## TASK PROMPT:
For every line below, restate it exactly and drop the images.

==== INPUT ====

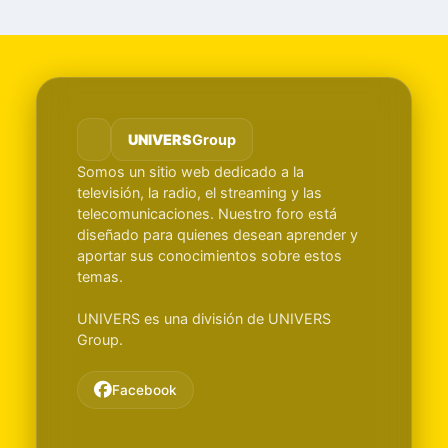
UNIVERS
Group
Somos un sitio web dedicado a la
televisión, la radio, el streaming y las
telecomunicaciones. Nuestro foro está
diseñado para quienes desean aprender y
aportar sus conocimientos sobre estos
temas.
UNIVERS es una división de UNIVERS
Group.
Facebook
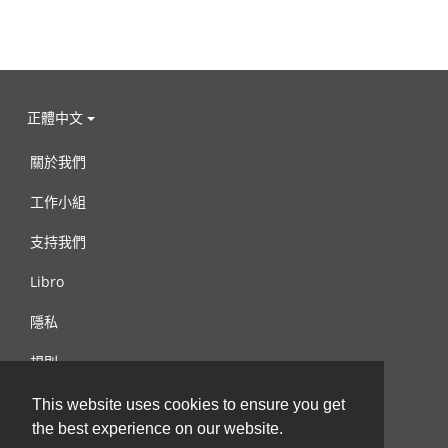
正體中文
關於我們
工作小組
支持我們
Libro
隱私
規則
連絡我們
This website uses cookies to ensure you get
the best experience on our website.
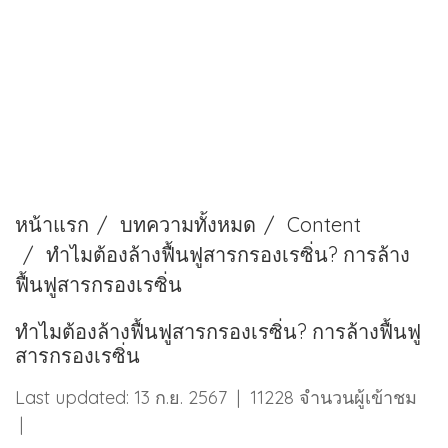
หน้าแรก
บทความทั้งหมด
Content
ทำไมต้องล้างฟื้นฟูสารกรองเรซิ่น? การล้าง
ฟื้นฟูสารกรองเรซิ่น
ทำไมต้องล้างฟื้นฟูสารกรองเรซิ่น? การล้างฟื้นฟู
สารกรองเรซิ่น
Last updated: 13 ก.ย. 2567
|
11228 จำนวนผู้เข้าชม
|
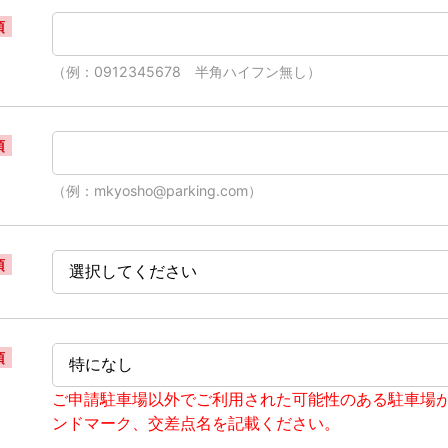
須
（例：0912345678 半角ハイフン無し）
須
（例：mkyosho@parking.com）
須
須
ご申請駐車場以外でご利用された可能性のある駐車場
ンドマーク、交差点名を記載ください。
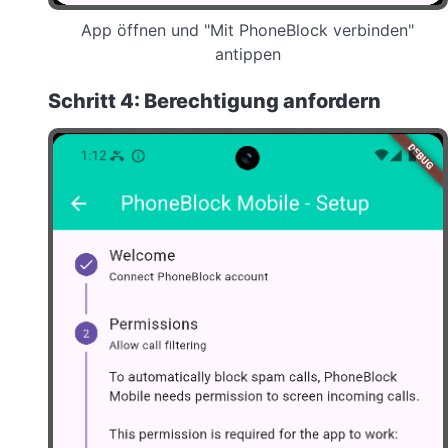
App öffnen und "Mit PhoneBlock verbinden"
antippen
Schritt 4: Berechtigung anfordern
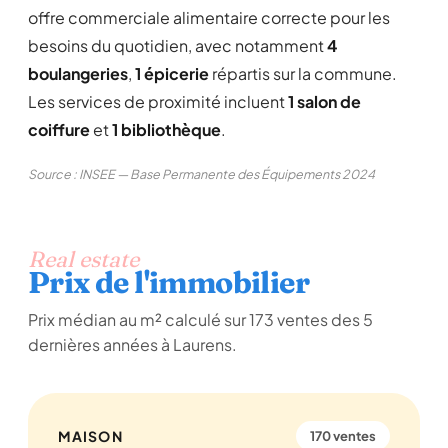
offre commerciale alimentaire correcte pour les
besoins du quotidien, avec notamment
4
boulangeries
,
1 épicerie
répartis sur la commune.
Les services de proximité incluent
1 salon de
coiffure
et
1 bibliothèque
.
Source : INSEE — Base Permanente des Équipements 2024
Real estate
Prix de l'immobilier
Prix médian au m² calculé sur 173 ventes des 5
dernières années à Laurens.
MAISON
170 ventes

====

## SOLVED EXERCISE:
UNIVERS
Group
Somos un sitio web dedicado a la
televisión, la radio, el streaming y las
telecomunicaciones. Nuestro foro está
diseñado para quienes desean aprender y
aportar sus conocimientos sobre estos
temas.
UNIVERS es una división de UNIVERS
Group.
Facebook
正體中文
關於我們
工作小組
支持我們
Libro
隱私
規則
連絡我們
This website uses cookies to ensure you get
the best experience on our website.
หน้าแรก
บทความทั้งหมด
Content
ทำไมต้องล้างฟื้นฟูสารกรองเรซิ่น? การล้าง
ฟื้นฟูสารกรองเรซิ่น
ทำไมต้องล้างฟื้นฟูสารกรองเรซิ่น? การล้างฟื้นฟู
สารกรองเรซิ่น
Last updated: 13 ก.ย. 2567
|
11228 จำนวนผู้เข้าชม
|
須
（例：0912345678 半角ハイフン無し）
須
（例：mkyosho@parking.com）
須
須
ご申請駐車場以外でご利用された可能性のある駐車場
ンドマーク、交差点名を記載ください。
App öffnen und "Mit PhoneBlock verbinden"
antippen
Schritt 4: Berechtigung anfordern
offre commerciale alimentaire correcte pour les
besoins du quotidien, avec notamment
4
boulangeries
,
1 épicerie
répartis sur la commune.
Les services de proximité incluent
1 salon de
coiffure
et
1 bibliothèque
.
Source : INSEE — Base Permanente des Équipements 2024
Real estate
Prix de l'immobilier
Prix médian au m² calculé sur 173 ventes des 5
dernières années à Laurens.
MAISON
170 ventes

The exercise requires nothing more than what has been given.